Le bail commercial est un contrat locatif pour les espaces utilisés à des fins d’exploitation commerciale, artisanale ou industrielle. La fonction principale d’un bail commercial est de réguler les droits et les obligations du bailleur et du locataire durant la durée de la location. Le bail commercial protège le locataire au niveau du plafonnement des loyers et du renouvellement du contrat de location.

Il vise aussi à protéger le locataire en cas de rupture du bail par le propriétaire, vu que le lieu d’exploitation est un facteur sensible pour les commerçants. L’éviction sommaire des lieux donne lieu au paiement d’une indemnité, dont le montant fortement dissuasif a pour objectif de compenser la perte de la clientèle engendrée par le changement de local par le commerçant locataire.

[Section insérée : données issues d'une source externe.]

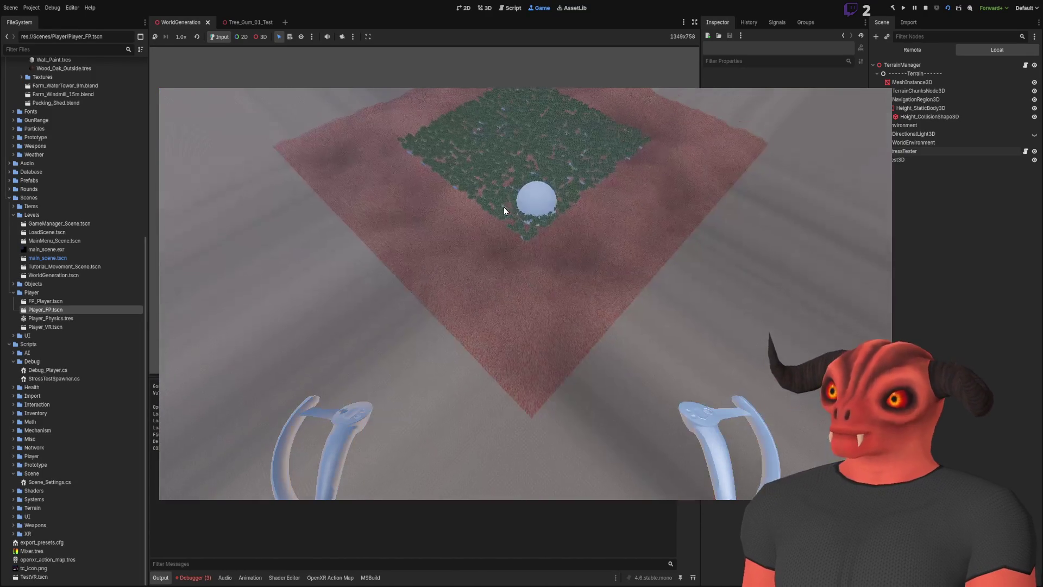
click(193, 577)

Le contrat de bail commercial est soumis à des obligations visant à la protection et à la transparence. Certains diagnostics techniques doivent être inclus dans le bail afin de protéger la santé et la sécurité des locataires. L’absence de ces inclusions obligatoires dans le contrat de bail commercial peut entraîner l’application de sanctions au propriétaire.

Conditions de validité

Quatre conditions doivent être présentes pour que le bail commercial soit valide :

  • Le local loué doit être spécifiquement affecté à la tenue d’une activité artisanale ou commerciale
  • Le local doit obligatoirement servir à exploiter un fonds de commerce. Il faut qu’il y ait une clientèle et que le preneur soit enregistré au RCS (Registre du Commerce et des Sociétés)
  • Le contrat doit établir l’état des risques naturels et technologiques et donner la répartition des charges, taxes, impôts et redevances entre bailleur et locataire
  • Le caractère commercial du contrat dépend du bail lui-même: quelqu’un ayant signé un bail à caractère non-commercial mais entreprenant malgré tout une activité commerciale ne peut prétendre bénéficier du statut du bail commercial.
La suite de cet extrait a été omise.